Weekend #2 involved much cleaning and unpacking and I also learnt about spakfilla in early hours of Sunday evening. This resulted in a sleep deprived me wandering around the house looking for holes and cracks in the walls to practice my new found skill.
As reward after a busy weekend I decided we would open a 2013 and 2014 Sierra Nevada Bigfoot.
The Bigfoot is a barley wine style beer, a style with British origins that experienced a resurgence with the craft beer revolution in the United States. This resurgence, according to The Oxford Companion to Beer, kicked off with Anchor Brewingy Co’s Old Foghorn release in 1975.
“Within several years barley wine had become something of a seasonal show off amongst American small brewers,”

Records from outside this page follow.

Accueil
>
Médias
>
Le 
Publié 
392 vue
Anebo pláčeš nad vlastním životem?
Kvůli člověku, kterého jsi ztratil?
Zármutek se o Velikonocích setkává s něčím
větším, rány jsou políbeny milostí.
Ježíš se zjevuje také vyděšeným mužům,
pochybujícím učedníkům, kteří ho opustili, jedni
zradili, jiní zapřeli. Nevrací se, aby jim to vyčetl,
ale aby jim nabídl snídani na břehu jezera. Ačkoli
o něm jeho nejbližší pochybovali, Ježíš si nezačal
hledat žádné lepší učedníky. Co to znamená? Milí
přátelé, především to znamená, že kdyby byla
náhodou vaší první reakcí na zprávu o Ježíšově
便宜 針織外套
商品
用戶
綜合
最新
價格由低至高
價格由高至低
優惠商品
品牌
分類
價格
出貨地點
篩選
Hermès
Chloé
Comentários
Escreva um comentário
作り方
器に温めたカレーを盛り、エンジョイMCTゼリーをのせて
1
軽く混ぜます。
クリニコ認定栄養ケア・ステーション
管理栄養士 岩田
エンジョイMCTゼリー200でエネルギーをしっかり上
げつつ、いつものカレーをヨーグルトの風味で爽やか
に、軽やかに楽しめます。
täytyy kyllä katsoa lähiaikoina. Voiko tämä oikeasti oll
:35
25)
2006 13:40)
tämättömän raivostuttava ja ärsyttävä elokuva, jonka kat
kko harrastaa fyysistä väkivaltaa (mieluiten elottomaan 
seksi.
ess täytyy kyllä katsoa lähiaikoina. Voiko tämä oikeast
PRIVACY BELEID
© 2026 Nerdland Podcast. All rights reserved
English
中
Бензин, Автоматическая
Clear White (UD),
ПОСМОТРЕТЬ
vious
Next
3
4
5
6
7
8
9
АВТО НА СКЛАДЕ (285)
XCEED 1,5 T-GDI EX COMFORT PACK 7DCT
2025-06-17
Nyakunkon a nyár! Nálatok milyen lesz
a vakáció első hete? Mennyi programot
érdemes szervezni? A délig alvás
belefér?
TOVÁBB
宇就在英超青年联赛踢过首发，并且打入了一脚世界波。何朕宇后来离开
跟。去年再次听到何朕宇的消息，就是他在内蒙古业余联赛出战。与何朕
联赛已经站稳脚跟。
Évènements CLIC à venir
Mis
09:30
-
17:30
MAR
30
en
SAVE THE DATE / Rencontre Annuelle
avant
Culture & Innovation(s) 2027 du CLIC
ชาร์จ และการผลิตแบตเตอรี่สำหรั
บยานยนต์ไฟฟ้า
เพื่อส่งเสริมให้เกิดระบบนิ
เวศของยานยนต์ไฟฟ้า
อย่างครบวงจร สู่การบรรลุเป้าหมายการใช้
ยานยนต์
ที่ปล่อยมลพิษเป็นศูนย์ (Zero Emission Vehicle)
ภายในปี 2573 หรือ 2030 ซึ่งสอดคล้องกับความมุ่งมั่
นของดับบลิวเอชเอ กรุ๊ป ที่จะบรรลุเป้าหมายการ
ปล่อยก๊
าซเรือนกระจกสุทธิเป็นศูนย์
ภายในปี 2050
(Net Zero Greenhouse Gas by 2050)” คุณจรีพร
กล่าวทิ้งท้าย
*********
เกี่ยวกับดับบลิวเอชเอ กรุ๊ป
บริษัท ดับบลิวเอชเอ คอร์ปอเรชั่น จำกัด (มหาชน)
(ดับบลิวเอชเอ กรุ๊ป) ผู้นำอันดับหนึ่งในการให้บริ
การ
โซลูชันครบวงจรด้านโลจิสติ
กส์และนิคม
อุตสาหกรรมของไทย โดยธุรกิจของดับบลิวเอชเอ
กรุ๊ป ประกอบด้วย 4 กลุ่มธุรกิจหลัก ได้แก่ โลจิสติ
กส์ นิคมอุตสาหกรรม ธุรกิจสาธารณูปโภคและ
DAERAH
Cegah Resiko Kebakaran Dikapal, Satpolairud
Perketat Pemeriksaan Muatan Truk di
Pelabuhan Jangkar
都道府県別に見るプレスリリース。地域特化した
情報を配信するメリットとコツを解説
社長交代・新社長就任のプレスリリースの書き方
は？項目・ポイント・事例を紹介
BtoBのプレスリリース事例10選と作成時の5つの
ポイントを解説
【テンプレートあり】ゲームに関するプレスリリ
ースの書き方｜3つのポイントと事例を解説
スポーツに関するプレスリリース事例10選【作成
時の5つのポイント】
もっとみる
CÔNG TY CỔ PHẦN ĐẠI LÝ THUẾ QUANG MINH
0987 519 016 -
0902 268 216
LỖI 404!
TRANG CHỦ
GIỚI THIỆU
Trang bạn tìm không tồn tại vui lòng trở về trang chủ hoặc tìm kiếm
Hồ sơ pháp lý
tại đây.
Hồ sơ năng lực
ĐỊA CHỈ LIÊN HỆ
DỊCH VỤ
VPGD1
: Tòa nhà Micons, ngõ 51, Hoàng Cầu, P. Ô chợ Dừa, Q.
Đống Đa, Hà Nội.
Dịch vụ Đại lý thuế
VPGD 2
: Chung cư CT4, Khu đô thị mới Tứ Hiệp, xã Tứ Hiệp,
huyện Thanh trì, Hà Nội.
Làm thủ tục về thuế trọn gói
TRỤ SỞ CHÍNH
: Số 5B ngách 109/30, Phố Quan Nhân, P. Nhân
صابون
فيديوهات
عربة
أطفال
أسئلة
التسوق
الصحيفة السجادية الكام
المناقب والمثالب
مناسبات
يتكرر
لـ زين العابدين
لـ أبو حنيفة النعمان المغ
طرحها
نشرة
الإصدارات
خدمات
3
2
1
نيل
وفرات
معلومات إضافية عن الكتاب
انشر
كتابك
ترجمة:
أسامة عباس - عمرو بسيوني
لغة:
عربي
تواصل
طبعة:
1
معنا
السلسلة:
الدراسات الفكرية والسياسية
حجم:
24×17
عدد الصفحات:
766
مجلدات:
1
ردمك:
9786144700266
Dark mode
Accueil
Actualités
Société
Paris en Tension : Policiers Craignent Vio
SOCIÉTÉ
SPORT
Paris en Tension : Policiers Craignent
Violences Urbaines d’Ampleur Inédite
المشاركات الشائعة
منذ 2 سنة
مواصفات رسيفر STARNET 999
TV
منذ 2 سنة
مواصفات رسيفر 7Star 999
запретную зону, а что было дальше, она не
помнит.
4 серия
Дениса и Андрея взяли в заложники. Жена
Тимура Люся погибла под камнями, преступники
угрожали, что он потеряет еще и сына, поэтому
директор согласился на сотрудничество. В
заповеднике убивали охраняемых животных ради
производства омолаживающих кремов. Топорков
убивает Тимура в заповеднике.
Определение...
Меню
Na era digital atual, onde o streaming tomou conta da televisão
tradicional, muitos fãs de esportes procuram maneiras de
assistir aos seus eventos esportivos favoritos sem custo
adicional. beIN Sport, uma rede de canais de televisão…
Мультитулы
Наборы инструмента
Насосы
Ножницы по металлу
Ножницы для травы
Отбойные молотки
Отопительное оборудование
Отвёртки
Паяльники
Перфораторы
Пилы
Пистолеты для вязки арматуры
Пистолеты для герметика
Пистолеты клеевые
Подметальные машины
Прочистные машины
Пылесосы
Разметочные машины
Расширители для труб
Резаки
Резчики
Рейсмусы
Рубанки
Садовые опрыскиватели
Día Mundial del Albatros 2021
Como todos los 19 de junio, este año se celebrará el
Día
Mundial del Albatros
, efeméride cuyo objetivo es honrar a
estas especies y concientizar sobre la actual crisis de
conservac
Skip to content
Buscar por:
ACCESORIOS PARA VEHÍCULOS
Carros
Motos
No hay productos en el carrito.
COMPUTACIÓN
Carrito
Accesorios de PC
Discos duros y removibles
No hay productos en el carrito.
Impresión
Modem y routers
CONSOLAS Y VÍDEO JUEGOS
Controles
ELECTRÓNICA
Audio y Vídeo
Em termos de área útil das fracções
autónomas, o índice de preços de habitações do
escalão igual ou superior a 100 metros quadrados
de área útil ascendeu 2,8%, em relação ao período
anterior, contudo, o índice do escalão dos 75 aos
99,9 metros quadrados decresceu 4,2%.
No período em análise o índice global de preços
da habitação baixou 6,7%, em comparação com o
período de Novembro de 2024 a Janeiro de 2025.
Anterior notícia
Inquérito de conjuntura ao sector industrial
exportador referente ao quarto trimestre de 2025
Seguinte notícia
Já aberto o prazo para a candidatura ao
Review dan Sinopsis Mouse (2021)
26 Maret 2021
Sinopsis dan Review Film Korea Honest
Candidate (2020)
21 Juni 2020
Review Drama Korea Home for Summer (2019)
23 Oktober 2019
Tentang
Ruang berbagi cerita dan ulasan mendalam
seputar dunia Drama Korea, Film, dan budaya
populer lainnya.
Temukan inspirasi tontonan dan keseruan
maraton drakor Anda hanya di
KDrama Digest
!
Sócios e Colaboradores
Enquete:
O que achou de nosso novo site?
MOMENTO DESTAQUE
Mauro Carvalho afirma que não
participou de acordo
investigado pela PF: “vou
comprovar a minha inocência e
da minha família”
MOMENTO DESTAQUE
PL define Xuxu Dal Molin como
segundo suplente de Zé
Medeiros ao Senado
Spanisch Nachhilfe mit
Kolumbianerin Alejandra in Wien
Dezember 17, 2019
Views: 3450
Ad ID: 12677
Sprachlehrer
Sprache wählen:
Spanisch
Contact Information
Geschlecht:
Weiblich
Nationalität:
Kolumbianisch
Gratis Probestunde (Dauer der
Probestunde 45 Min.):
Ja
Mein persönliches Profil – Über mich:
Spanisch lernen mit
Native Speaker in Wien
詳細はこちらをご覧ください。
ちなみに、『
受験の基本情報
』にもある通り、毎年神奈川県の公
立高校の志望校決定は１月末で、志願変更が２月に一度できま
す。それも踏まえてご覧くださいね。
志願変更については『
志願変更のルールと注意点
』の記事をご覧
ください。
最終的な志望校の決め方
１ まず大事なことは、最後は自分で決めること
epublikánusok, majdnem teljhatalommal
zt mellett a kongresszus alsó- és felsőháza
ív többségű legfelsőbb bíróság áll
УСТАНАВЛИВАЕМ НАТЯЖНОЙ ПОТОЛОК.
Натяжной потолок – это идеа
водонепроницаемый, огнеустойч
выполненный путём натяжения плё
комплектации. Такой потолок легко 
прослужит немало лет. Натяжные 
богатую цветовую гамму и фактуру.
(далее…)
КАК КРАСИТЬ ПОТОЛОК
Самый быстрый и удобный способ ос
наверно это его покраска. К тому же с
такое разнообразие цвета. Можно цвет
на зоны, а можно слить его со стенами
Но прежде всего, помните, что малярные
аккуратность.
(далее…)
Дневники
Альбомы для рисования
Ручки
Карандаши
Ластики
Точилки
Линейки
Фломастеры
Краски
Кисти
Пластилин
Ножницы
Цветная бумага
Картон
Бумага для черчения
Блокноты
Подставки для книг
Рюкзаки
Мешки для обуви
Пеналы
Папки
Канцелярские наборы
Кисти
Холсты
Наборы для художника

The Oxford Companion to Beer
Barley wines are a bit like a passionate footy fan – uncompromising, boozy and loud. Sierra Nevada’s Bigfoot is no exeception. It was released in 1983, four years after the company was founded and has a cult-like culture around it because it is a damn good beer only released once a year and it ages wonderfully, well if you can keep your grubby little mits off them of course.
Despite my relatively poor impulse control I managed to hold on to a couple of 2013 bottles and here’s my notes from each –
July 2013 – rich, fruity, caramel and toasty
September 2014 – rich cooked caramel aromas, stone fruit, raisins, burnt toast and a warm boozy finish
Clearly I was a little less wordy last year, not sure why, perhaps I was just too busy drinking it to write down tasting notes more than five words long.
Another year seemed to give the 2013 Bigfoot more depth, everything got a little darker, thicker and more caramelised.
Delving into the 2014 Bigfoot by comparision was almost bright with its rich red fruit and soft tropical fruit flavours. But don’t be fooled, the heft of the beer was ever present with the malt providing that great caramel, toasty base but when layered with more fruit you end up with a beer that rivals any port for its richness and complexity.